Where Have All the Heroes Gone?
Alas, Hero Snow isn't around every night...What goes wrong when all the Heroes turn into Zeros?
The list of things that can turn an otherwise good productive night into Groomer's Hell is long and infamous. Simple or stupid, events sometimes best even the most experienced, working from the best List, in the best equipment, with the best of intentions, and the best record of rolling with the punches. Shit Happens...
It always seems to happen when it's pounding snow...don't ask me why. I starts innocently enough...say one guy oversleeps, or another gets his truck stuck on his way to work. The wind is howling, and the snow is piling up into big drifts...visibility is "less than ideal"...un-noticed, the disintegration has already begun. Welcome to my Snow Day Hell...
The Shift Foreman makes the call...fall back and regroup. Reprioritize, shift gears, try Plan B...
The Back-Up Plan shreds the Work Orders. New goals, though scaled back in acreage, take on new, and deadly important weight. Remember what we sell: A safe ride up a safe, groomed mountain. Heavy winds and high rates of snowfall are Mother Nature's recipe for Avalanches.
The Back-Up Plan grooms all the Peaks, the easiest way down from each lift, all ramps and maze areas, and all the "flats" around the Lodges and the Base Area where pedestrians will be walking to work, the Lodges, and all the shops. Roads to the tops of all six peaks need to be snowmobile friendly at 6AM, and roads to weather stations, snow study plots, and explosives magazines need to be maintained for use by the Opening Crews. The Back-Up Plan avoids all potential Avalanche Hazard Zones.
On good "Bad Days", going to the Back-Up Plan usually rights the ship, and the best is made from the burgeoning mess. Expectations are lowered to RealWorld levels, and the Shift Foreman and his Crew turn back into Rock Stars...on top of their game. Prepared, and battle hardened, they've made a Silk Purse from the Sow's Ear yet again. These nights feel good, relief feels good, dodging a bullet and getting away with it feels great. We don't get to feel these feeling every time things take a turn for the worse. Sometimes, Shit Keeps Happening...
Sometimes, right after calling the Back-Up Plan, the Foreman is starting to feel smug when the 2-Way crackles with Bad News..."Hey Boss? I just lost all drive" Uh-oh...there goes an hour of working time for Two machines.
On nights when it's really pounding, the Graveyard Mechanic usually has his hand full before any Grooming Machine shis attention. On Storm Nights, the Grooming Cats work their hardest....at the same time, the Snow removal Crew is working their fleet to the Red Line also.
On these nights, the Mechanic already has his hands full keeping the Snow Removal Equipment online...Groomers gotta wait their turn.
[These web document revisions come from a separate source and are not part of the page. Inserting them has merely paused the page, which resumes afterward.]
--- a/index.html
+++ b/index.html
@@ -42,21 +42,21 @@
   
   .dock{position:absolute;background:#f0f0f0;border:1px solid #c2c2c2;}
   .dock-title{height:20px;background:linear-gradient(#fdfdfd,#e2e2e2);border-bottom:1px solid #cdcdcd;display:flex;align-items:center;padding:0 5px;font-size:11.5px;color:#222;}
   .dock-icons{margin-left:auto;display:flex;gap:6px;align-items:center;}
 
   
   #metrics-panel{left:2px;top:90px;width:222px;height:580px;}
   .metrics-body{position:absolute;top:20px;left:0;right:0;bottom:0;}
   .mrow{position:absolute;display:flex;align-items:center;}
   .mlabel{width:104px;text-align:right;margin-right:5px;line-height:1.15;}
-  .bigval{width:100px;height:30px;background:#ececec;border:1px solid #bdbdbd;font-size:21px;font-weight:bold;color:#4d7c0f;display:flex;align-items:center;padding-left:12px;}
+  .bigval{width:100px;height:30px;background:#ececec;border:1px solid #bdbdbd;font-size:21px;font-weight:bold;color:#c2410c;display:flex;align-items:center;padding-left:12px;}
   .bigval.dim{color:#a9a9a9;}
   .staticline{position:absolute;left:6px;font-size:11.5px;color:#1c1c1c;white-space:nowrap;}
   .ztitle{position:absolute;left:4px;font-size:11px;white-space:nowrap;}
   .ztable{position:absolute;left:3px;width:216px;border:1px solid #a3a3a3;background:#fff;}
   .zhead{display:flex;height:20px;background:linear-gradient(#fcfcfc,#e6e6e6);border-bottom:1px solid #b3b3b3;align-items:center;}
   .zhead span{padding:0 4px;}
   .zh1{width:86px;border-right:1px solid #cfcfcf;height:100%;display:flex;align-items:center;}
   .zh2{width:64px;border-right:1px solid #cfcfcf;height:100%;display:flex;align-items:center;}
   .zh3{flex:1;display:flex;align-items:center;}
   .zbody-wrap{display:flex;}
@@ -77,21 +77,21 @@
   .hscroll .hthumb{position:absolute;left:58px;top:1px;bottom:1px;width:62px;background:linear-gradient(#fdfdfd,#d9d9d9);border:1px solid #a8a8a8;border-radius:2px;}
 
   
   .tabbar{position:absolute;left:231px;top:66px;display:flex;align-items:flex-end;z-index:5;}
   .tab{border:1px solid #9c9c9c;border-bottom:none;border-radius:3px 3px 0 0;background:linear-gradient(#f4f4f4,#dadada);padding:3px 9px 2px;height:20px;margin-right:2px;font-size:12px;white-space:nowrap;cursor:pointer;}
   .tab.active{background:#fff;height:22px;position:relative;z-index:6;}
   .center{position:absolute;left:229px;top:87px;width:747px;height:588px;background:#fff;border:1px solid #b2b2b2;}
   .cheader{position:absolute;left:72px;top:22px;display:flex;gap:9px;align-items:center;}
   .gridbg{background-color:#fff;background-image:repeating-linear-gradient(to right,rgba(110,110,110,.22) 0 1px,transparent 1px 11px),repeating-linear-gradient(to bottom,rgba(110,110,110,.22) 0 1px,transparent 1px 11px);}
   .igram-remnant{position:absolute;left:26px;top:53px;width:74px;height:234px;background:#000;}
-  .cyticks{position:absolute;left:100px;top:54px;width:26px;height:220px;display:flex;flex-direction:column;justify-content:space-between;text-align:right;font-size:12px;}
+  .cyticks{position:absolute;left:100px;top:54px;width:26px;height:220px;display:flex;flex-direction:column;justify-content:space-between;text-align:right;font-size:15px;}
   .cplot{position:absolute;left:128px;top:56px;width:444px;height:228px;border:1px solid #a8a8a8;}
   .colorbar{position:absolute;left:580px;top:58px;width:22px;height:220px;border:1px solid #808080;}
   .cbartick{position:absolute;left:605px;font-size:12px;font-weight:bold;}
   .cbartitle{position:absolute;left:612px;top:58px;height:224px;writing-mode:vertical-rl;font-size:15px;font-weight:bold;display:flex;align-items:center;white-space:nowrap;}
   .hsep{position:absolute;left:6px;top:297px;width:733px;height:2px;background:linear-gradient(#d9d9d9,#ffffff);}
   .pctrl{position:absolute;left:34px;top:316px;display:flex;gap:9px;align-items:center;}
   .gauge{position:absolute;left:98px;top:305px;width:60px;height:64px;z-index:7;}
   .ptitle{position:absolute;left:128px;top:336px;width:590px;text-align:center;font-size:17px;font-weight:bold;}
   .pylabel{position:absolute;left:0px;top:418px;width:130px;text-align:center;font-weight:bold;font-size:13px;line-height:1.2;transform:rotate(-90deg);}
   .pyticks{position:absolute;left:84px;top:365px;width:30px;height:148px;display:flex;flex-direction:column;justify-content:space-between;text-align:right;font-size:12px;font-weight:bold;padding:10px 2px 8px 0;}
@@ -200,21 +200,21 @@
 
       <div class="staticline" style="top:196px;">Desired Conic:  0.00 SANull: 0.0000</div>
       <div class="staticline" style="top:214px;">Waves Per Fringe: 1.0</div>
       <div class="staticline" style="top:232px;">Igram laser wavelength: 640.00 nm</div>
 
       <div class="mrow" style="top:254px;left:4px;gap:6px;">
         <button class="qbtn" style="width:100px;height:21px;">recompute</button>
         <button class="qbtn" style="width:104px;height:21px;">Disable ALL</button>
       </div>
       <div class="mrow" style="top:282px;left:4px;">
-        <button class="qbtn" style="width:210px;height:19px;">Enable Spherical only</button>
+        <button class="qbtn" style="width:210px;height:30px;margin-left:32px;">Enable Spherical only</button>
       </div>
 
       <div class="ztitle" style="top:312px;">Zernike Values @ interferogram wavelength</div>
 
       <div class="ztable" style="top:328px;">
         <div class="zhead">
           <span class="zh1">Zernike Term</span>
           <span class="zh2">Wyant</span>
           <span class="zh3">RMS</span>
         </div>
When things are going according to plan, there's a back-up grooming machine parked down at the Shop, ready to rumble. Another crewman fetches the operator from the stricken machine, and ferries him back to the shop so the back-up groomer can be pressed into service. Most times an hour of both operators' night are consumed by this snowcat shuffle.
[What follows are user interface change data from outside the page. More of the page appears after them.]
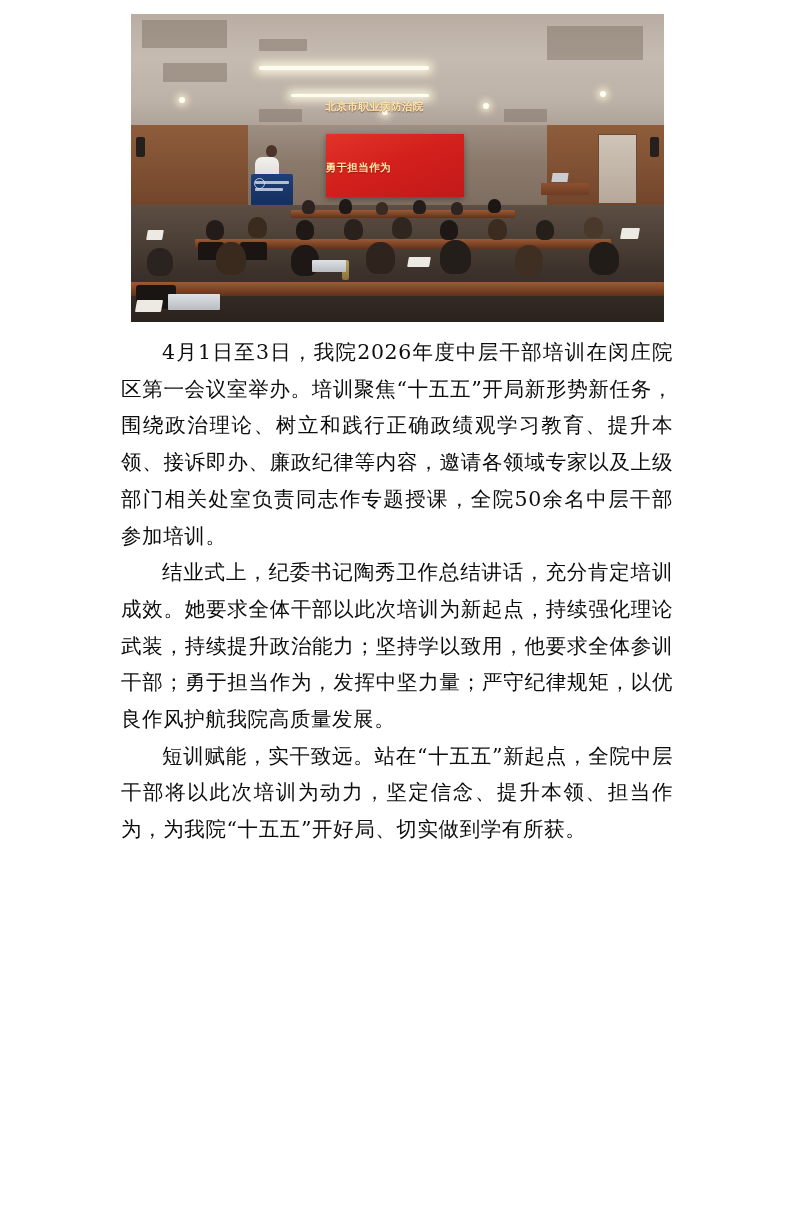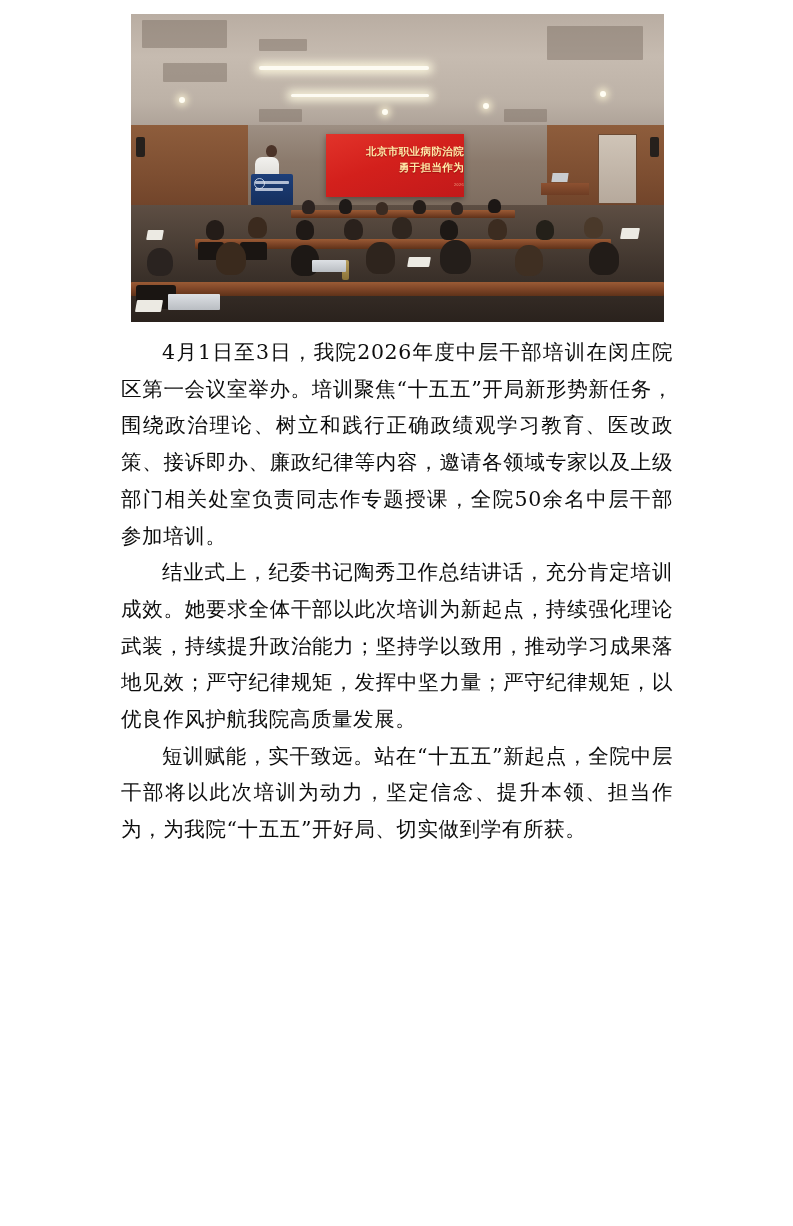--- a/index.html
+++ b/index.html
@@ -81,22 +81,23 @@
   .banner {
     position: absolute;
     left: 36.5%;
     top: 39%;
     width: 26%;
     height: 20.5%;
     background: linear-gradient(160deg, #e2332a 0%, #d3201c 45%, #c2191a 100%);
     box-shadow: 0 2px 6px rgba(0,0,0,0.35);
     display: flex;
     flex-direction: column;
-    align-items: flex-end;
+    align-items: flex-start;
     justify-content: center;
+    gap: 45px;
   }
   .banner-line {
     color: #ffe9a8;
     font-family: "Liberation Serif", "DejaVu Serif", serif;
     font-weight: bold;
     font-size: 10.5px;
     letter-spacing: 0.4px;
     line-height: 1.45;
     text-shadow: 0 1px 1px rgba(100,0,0,0.5);
     white-space: nowrap;
@@ -329,18 +330,18 @@
       <div class="bottle" style="left:39.5%;top:80%;"></div>
       <div class="laptop" style="left:7%;top:91%;width:52px;height:16px;"></div>
       <div class="laptop" style="left:34%;top:80%;width:34px;height:12px;"></div>
       <div class="paper" style="left:1%;top:93%;width:26px;height:12px;"></div>
       <div class="paper" style="left:52%;top:79%;width:22px;height:10px;"></div>
 
     </div>
   </div>
 
   <div class="article">
-    <p class="para">4月1日至3日，我院2026年度中层干部培训在闵庄院区第一会议室举办。培训聚焦“十五五”开局新形势新任务，围绕政治理论、树立和践行正确政绩观学习教育、医改政策、接诉即办、廉政纪律等内容，邀请各领域专家以及上级部门相关处室负责同志作专题授课，全院50余名中层干部参加培训。</p>
-    <p class="para">结业式上，纪委书记陶秀卫作总结讲话，充分肯定培训成效。她要求全体干部以此次培训为新起点，持续强化理论武装，持续提升政治能力；坚持学以致用，推动学习成果落地见效；严守纪律规矩，发挥中坚力量；严守纪律规矩，以优良作风护航我院高质量发展。</p>
+    <p class="para">4月1日至3日，我院2026年度中层干部培训在闵庄院区第一会议室举办。培训聚焦“十五五”开局新形势新任务，围绕政治理论、树立和践行正确政绩观学习教育、提升本领、接诉即办、廉政纪律等内容，邀请各领域专家以及上级部门相关处室负责同志作专题授课，全院50余名中层干部参加培训。</p>
+    <p class="para">结业式上，纪委书记陶秀卫作总结讲话，充分肯定培训成效。她要求全体干部以此次培训为新起点，持续强化理论武装，持续提升政治能力；坚持学以致用，他要求全体参训干部；勇于担当作为，发挥中坚力量；严守纪律规矩，以优良作风护航我院高质量发展。</p>
     <p class="para">短训赋能，实干致远。站在“十五五”新起点，全院中层干部将以此次培训为动力，坚定信念、提升本领、担当作为，为我院“十五五”开好局、切实做到学有所获。</p>
   </div>
 
 </div>
 
 </body></html>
Provided that this drama is played out at least an hour before dawn, a total save is still possible...but it just isn't guaranteed...as often as not, another snowcat will join the injured reserve list. All it takes is the addition of a random broken winch cable or burst hydraulic hose to seal the Doom.
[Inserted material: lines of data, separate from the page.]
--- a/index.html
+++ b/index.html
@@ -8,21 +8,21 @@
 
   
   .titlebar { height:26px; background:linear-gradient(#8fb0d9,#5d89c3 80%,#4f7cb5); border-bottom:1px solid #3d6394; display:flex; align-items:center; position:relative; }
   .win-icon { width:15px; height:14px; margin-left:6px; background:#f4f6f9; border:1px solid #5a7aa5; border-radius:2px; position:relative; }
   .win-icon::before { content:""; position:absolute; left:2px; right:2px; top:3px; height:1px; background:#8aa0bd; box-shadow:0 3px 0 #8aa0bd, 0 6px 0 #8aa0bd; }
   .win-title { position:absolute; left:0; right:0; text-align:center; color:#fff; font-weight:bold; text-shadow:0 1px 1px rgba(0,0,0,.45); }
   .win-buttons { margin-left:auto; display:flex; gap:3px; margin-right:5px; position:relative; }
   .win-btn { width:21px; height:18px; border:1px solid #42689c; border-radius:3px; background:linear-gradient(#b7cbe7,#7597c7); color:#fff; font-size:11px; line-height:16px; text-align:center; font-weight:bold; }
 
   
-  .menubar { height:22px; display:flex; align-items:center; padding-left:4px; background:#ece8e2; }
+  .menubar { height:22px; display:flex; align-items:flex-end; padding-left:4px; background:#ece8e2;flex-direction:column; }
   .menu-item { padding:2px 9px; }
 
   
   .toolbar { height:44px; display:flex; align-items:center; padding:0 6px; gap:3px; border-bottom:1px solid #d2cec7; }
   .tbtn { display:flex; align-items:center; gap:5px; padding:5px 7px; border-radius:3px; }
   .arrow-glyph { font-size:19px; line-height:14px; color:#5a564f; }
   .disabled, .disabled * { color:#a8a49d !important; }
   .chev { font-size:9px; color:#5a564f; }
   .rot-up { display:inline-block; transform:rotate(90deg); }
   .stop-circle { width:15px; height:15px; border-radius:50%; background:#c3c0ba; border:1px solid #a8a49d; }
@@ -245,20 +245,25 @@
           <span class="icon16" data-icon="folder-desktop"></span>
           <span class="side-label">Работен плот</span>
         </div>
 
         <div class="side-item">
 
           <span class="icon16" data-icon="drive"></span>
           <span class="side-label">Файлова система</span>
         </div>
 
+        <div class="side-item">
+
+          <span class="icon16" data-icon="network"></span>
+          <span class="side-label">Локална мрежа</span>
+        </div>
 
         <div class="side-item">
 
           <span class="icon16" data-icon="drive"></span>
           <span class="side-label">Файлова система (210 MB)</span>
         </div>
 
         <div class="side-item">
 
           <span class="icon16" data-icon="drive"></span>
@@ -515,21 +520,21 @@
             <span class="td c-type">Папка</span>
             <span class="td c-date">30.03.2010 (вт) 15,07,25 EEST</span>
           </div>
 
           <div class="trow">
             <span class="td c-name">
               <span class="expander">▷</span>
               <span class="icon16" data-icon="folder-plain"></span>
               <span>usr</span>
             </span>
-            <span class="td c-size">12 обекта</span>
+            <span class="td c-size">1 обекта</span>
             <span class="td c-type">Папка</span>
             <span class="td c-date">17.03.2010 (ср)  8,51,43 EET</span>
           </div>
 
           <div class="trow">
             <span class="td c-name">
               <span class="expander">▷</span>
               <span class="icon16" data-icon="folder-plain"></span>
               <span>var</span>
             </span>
What's the one Single Point Failure most likely to down a Modern Grooming Machine? Windshield Wiper Failure! You can't groom if you can't see...but you can persevere. A confident operator can run with "under-performing" wipers with impunity...until the sun rises. Once there's light in the sky, wipers are a must. In the dark, operators are "Masters of their Domain" to borrow the concept from the Seinfeld Show. In the dark, groomers have total control of the lighting of their workplace...often running without forward lights makes for better seeing...it's counter-intuitive, but it works, and it's a core lesson in the Grooming 101 Syllabus. Once the sun rises, all bets are off, and groomers rejoin the mere mortals eyesight-wise.
With the huge front windshields of today's Groomers, wiper failure is far too common. Massive heated windshields, coupled with heated wiper blades almost three feet long, conspire to overheat wiper motors or tweak linkages all too often. This failure can be absorbed for most of the shift, but the Piper must be paid at Dawn...right when the cost of losing a machine is the highest. When the snow is flying, and the sun is rising, even with clean windows, it's near impossible to resolve the difference between snow and sky...throw in a little wind, and it's Helen Keller City.
When these nights end (always badly) there no whoopin' or hollerin' back at the pump...just moanin' and groanin' ...it's not a pretty sight, and it feels just plain lousy. These are the nights that try men's souls...no luck, no glory, no gold stars.
Nothing is worse than when a Hero takes a Fall...wounded is the worst way to end a shift.